### [TO DO]
Show every line in the listing that contains the string "Creating".

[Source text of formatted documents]
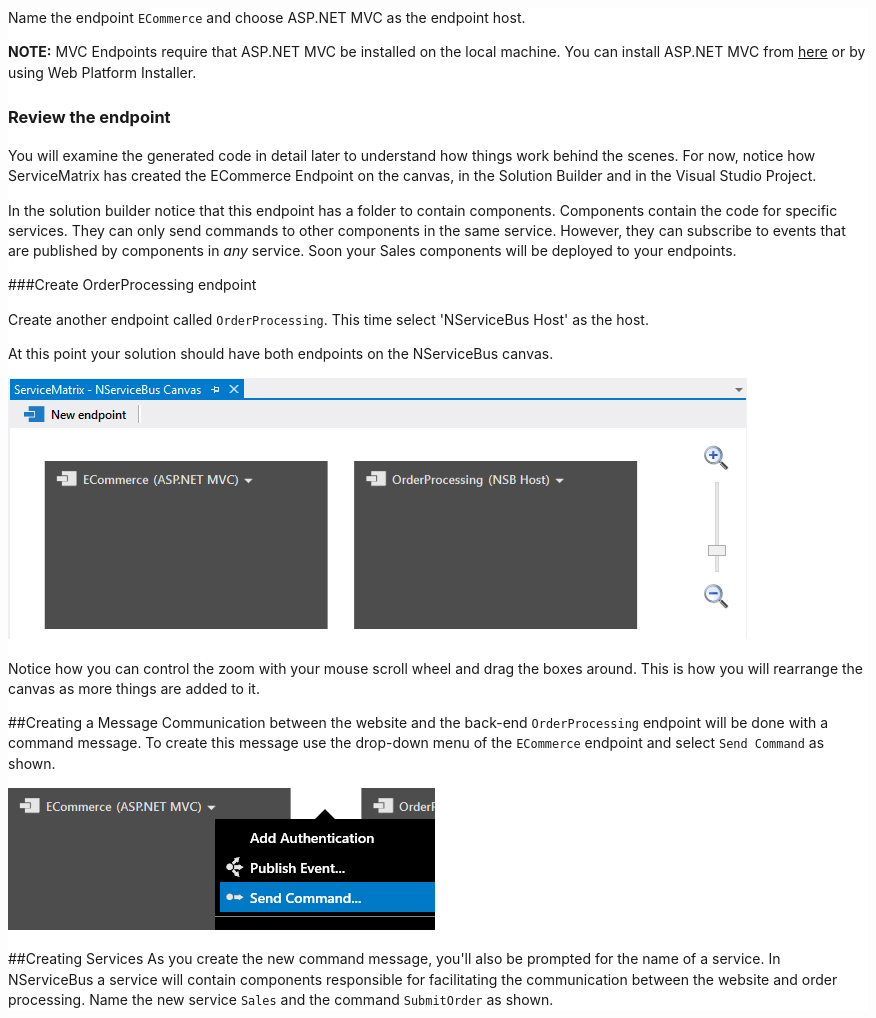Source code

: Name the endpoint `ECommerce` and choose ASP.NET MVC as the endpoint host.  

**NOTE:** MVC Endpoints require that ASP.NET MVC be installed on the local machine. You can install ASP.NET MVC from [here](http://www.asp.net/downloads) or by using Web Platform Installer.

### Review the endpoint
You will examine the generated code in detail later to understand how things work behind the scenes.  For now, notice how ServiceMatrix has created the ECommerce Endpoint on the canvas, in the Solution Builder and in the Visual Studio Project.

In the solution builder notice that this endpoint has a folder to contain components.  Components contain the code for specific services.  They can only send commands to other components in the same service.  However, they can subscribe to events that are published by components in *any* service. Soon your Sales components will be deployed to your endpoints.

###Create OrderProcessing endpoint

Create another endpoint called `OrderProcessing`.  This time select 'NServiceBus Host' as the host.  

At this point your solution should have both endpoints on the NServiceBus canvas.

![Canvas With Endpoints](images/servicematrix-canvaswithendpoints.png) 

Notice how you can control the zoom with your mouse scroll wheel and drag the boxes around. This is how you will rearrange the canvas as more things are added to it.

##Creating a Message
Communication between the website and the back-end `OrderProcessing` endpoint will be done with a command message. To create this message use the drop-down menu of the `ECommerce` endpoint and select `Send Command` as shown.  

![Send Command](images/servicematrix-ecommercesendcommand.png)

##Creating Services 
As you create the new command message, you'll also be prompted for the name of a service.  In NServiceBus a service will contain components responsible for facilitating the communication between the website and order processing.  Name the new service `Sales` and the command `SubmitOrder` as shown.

### [ANSWER FOR THIS EXERCISE]
##Creating a Message
##Creating Services 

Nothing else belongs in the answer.